Story 3: Golden Stone-pot


     A wealthy landlord called upon a goldsmith in his village and, handing him a lump of pure gold, said, "I want you to make a nice pot with this amount of gold. But don't you dare corrupt this gold by mixing in another metal just to steal the excess!" Bowing and srcaping, the goldsmith readily agreed and took the gold into his workshop.

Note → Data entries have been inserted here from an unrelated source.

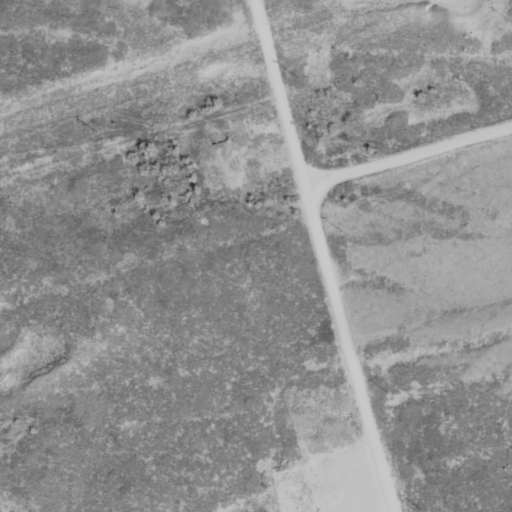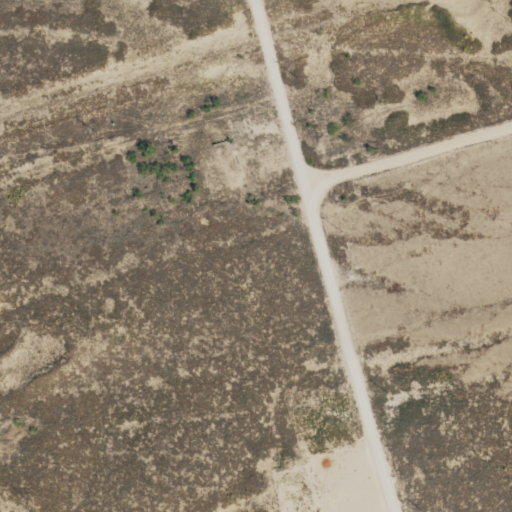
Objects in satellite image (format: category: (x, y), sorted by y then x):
road: (407, 157)
road: (321, 256)
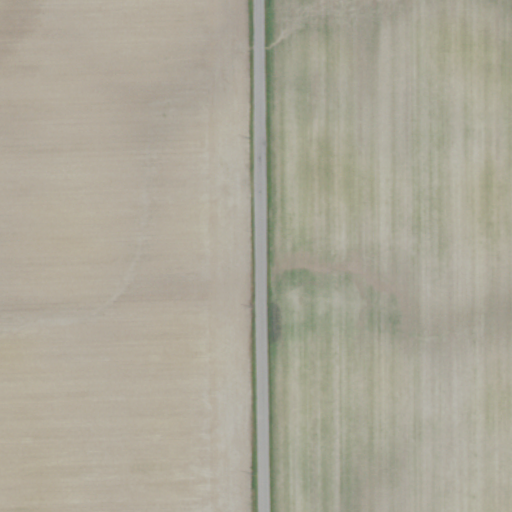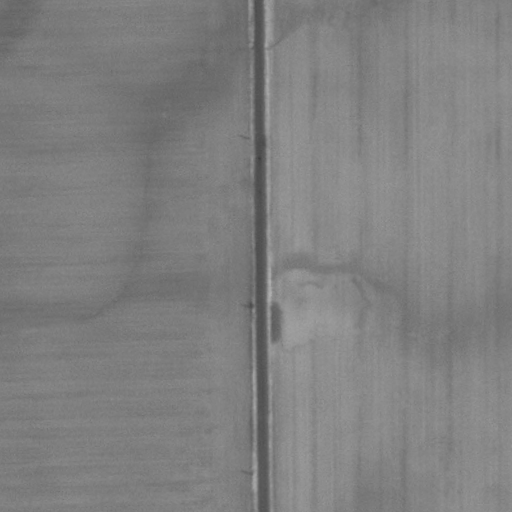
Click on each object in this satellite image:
road: (259, 256)
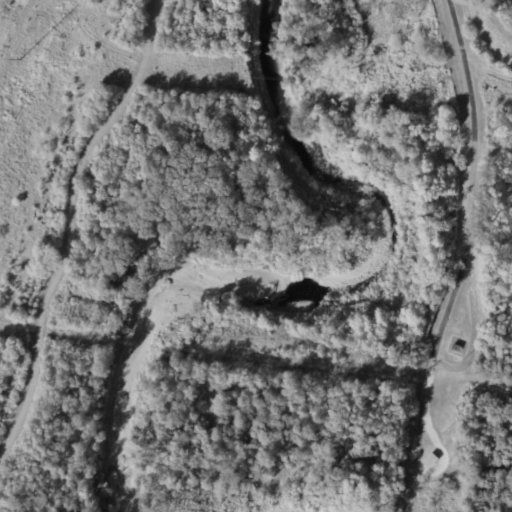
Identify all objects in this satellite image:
road: (495, 20)
wastewater plant: (496, 30)
power tower: (19, 60)
road: (69, 218)
road: (469, 246)
building: (455, 347)
road: (418, 429)
building: (431, 460)
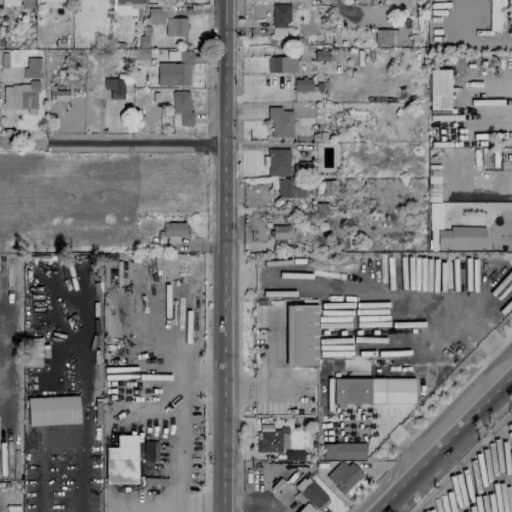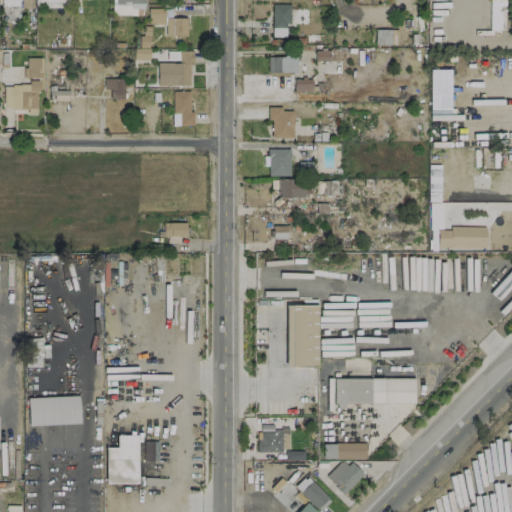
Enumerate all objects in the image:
building: (53, 1)
building: (15, 3)
building: (130, 3)
building: (495, 14)
building: (281, 18)
building: (167, 21)
building: (382, 36)
building: (140, 53)
building: (281, 64)
building: (32, 67)
building: (175, 70)
building: (301, 84)
building: (438, 84)
building: (113, 88)
building: (21, 97)
building: (180, 108)
building: (279, 121)
road: (112, 141)
building: (277, 162)
building: (289, 188)
road: (477, 205)
building: (173, 231)
building: (279, 234)
building: (461, 237)
road: (226, 256)
road: (329, 279)
road: (477, 319)
building: (300, 335)
building: (32, 352)
building: (372, 390)
building: (52, 410)
road: (62, 436)
building: (272, 439)
road: (442, 443)
building: (149, 450)
building: (342, 451)
building: (121, 460)
road: (45, 474)
road: (80, 474)
building: (342, 475)
building: (311, 493)
building: (305, 508)
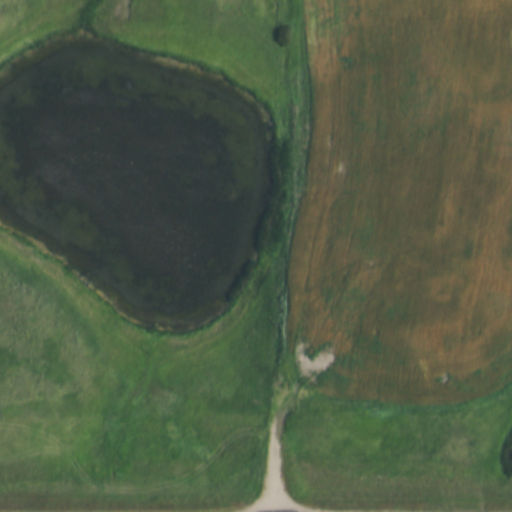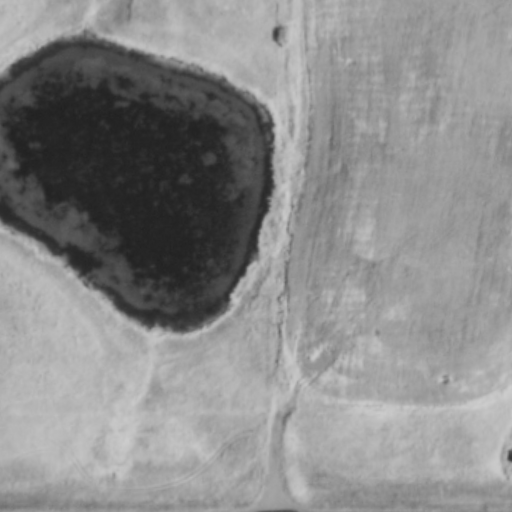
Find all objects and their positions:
road: (279, 448)
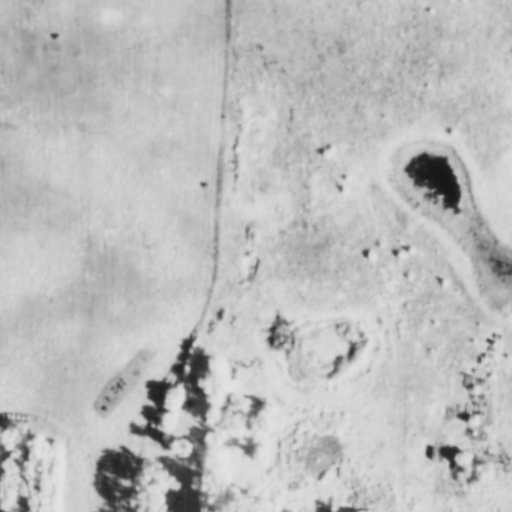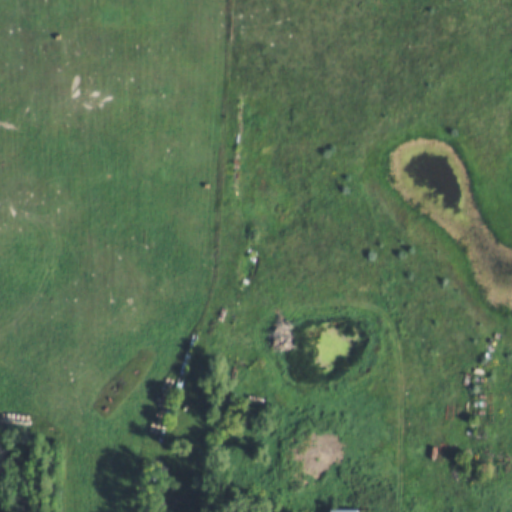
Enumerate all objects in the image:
building: (339, 509)
building: (346, 510)
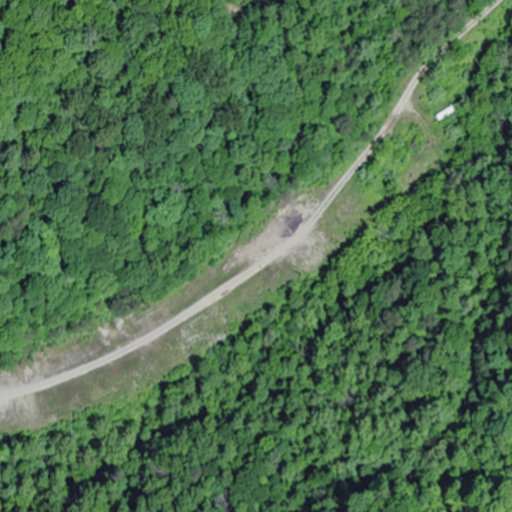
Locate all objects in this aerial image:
road: (263, 202)
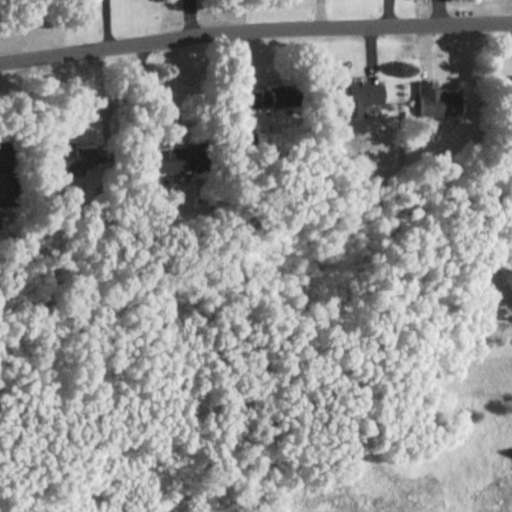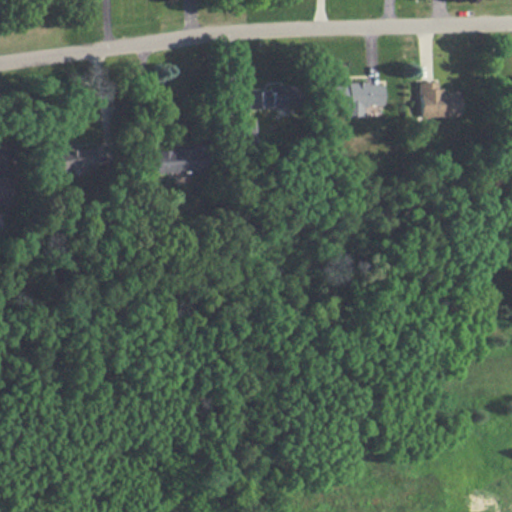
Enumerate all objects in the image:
road: (254, 25)
building: (271, 95)
building: (354, 95)
building: (435, 100)
road: (143, 101)
building: (242, 130)
building: (71, 158)
building: (174, 163)
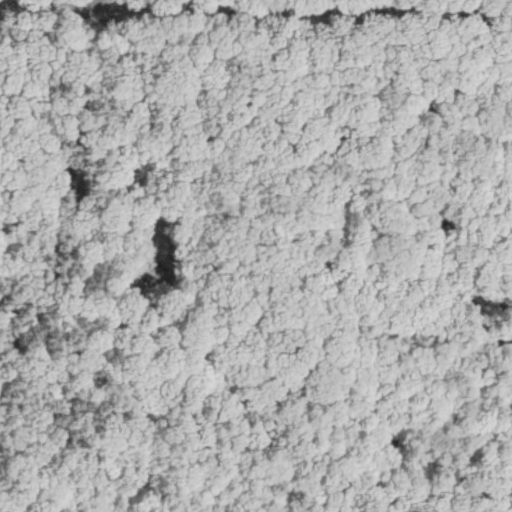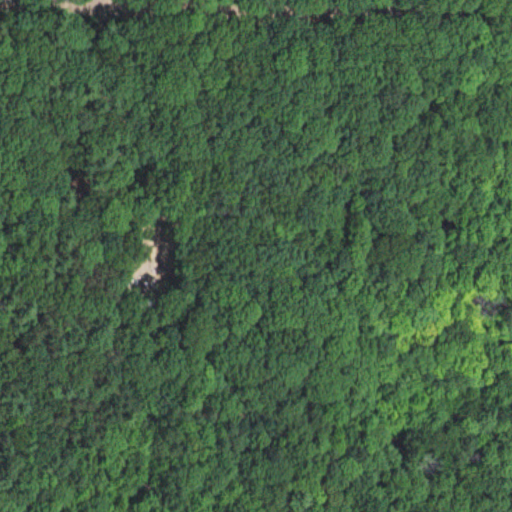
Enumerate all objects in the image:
road: (60, 181)
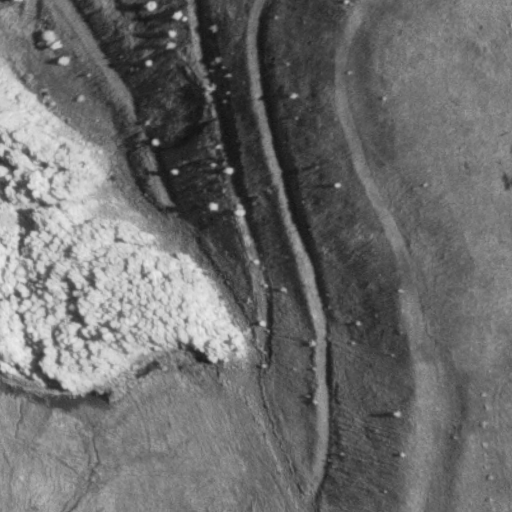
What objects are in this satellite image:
quarry: (281, 255)
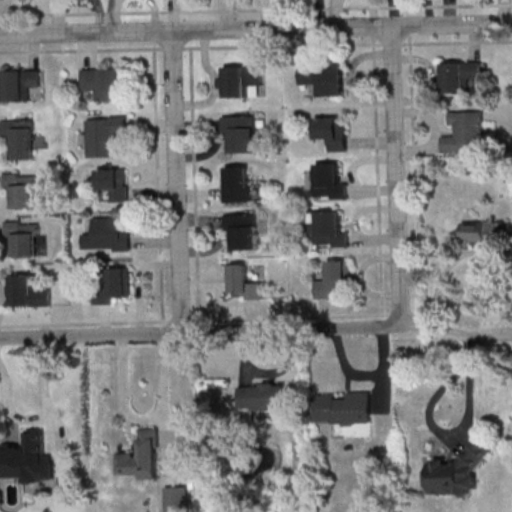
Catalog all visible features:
road: (256, 8)
road: (503, 12)
road: (372, 13)
road: (428, 13)
road: (449, 13)
road: (265, 14)
road: (285, 14)
road: (334, 14)
road: (393, 14)
road: (155, 15)
road: (225, 15)
road: (44, 16)
road: (98, 16)
road: (114, 16)
road: (173, 16)
road: (59, 17)
road: (0, 18)
road: (255, 30)
road: (458, 41)
road: (475, 42)
road: (281, 45)
road: (254, 46)
road: (80, 49)
road: (86, 49)
road: (34, 51)
building: (461, 75)
building: (460, 76)
road: (434, 77)
building: (325, 78)
road: (350, 78)
building: (242, 80)
building: (326, 80)
building: (242, 81)
building: (103, 82)
road: (214, 83)
building: (20, 84)
building: (104, 84)
building: (19, 85)
road: (411, 96)
road: (428, 116)
road: (153, 121)
road: (197, 124)
building: (332, 131)
building: (465, 132)
building: (240, 133)
building: (467, 133)
building: (241, 134)
building: (333, 134)
building: (105, 135)
building: (105, 136)
building: (21, 137)
building: (21, 139)
road: (373, 142)
road: (209, 151)
road: (418, 151)
road: (360, 160)
road: (377, 174)
road: (396, 176)
road: (1, 180)
building: (330, 181)
road: (176, 182)
building: (332, 182)
building: (115, 183)
road: (158, 183)
road: (194, 183)
building: (237, 183)
building: (115, 185)
building: (238, 185)
building: (23, 188)
road: (374, 190)
building: (23, 191)
road: (155, 192)
road: (198, 194)
road: (363, 209)
road: (200, 219)
road: (1, 229)
building: (329, 229)
building: (330, 229)
building: (486, 230)
building: (242, 231)
building: (243, 231)
building: (487, 231)
building: (108, 234)
building: (110, 235)
building: (24, 237)
building: (24, 238)
road: (376, 239)
road: (156, 240)
road: (212, 246)
road: (450, 265)
road: (360, 277)
building: (335, 278)
building: (334, 280)
building: (243, 281)
road: (139, 282)
building: (243, 282)
building: (115, 285)
building: (113, 288)
building: (29, 290)
road: (0, 293)
building: (28, 294)
road: (325, 315)
road: (254, 316)
road: (289, 317)
road: (105, 321)
road: (84, 322)
road: (43, 323)
road: (199, 332)
road: (476, 332)
road: (245, 356)
road: (281, 368)
road: (346, 368)
road: (384, 368)
road: (44, 394)
road: (123, 395)
building: (263, 396)
building: (263, 397)
road: (164, 406)
road: (10, 407)
building: (345, 409)
building: (346, 414)
road: (456, 435)
building: (143, 457)
building: (144, 458)
building: (29, 460)
building: (29, 461)
building: (457, 473)
building: (459, 473)
building: (177, 499)
building: (180, 499)
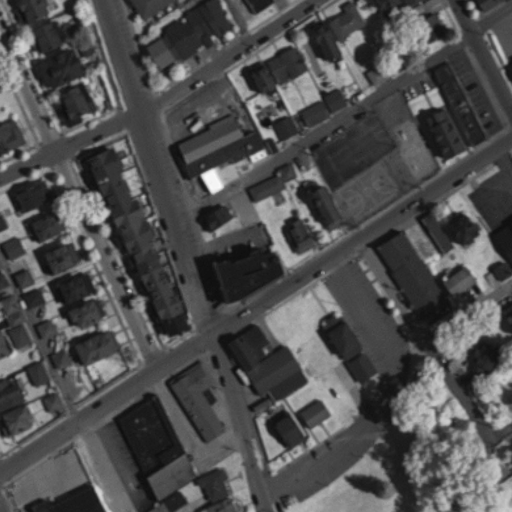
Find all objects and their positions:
building: (34, 8)
road: (243, 21)
building: (432, 26)
building: (340, 28)
building: (190, 32)
building: (51, 34)
road: (483, 52)
building: (65, 64)
building: (389, 66)
building: (281, 67)
road: (161, 95)
building: (337, 97)
building: (79, 100)
building: (462, 102)
building: (317, 111)
road: (346, 113)
building: (288, 125)
building: (448, 131)
building: (11, 133)
building: (216, 150)
park: (357, 151)
road: (160, 164)
building: (274, 181)
park: (377, 183)
building: (36, 193)
road: (78, 198)
building: (330, 204)
building: (217, 216)
building: (50, 224)
building: (467, 226)
building: (439, 229)
building: (301, 233)
building: (506, 236)
building: (141, 241)
building: (16, 245)
building: (63, 255)
building: (252, 271)
building: (413, 272)
building: (3, 277)
building: (461, 279)
building: (78, 286)
building: (35, 295)
road: (256, 304)
building: (509, 311)
building: (88, 312)
road: (474, 312)
building: (17, 318)
road: (41, 331)
road: (432, 331)
building: (348, 339)
building: (100, 345)
building: (63, 356)
building: (266, 359)
building: (39, 371)
building: (10, 392)
road: (385, 393)
building: (55, 401)
building: (200, 401)
building: (317, 412)
building: (18, 419)
road: (245, 420)
road: (505, 424)
building: (292, 429)
building: (159, 445)
building: (217, 484)
building: (87, 488)
road: (5, 499)
building: (222, 506)
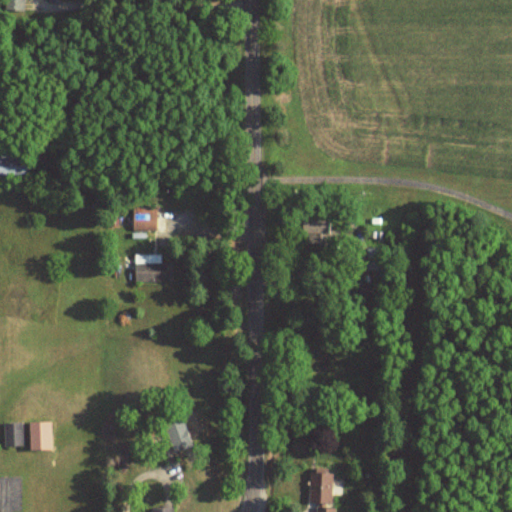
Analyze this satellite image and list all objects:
building: (13, 5)
building: (14, 168)
building: (146, 219)
building: (324, 232)
road: (252, 256)
building: (152, 268)
building: (18, 435)
building: (47, 436)
building: (186, 437)
building: (328, 491)
building: (170, 509)
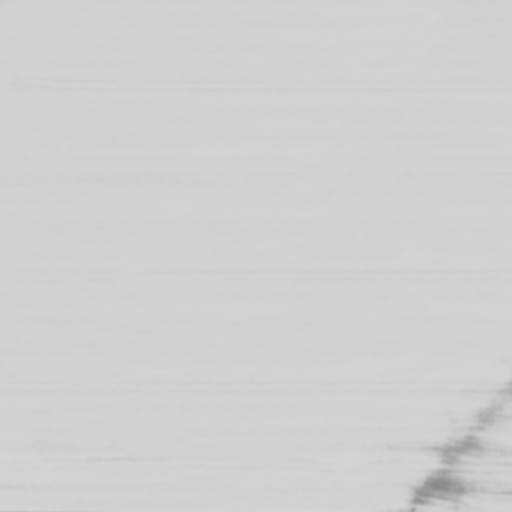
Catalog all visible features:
road: (99, 510)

     He was sorely tempted by the great wealth that would fall into his hands if he just found a way to cheat the landlord. Sitting at his workbench, he thought to himself, "That man will immediately recognize gold alloy. He'll have me arrested, flogged and probably killed if I attempt to trick him in that way. But there must be another way to do it." Suddenly a plan that he was sure was foolproof popped into his head.


     A few days later the goldsmith delivered a gold-plated stone pot to the landlord. The rich man's eyebrows rose high in astonishment when he saw it. "Now what is that?" he demanded.


     The goldsmith replied, "My lord, this is the golden pot you ordered."


     The landlord stared at the goldsmith in amazement that was turning to anger. "Are you joking with me? Anyone can see that this is a stone-pot with a gold plating on it!"


     The goldsmith shook his head and grinned. "Oh no, my lord. I have made you a gold pot fashioned after a stone-pot. It is a golden stone-pot!"


     The moral is that just as it is a mockery to claim that one has made a golden stone-pot, or a mango-cake of jackfruit, it is a mockery to speak of brahmana Vaisnava, sudra Vaisnava, candala Vaisnava, yavana Vaisnava or Hindu Vaisnava. Either one is a Vaisnava or he has some other designation according to Varnasrama considerations. But when one is accepted as a Vaisnava, then mundane classifications simply do not apply.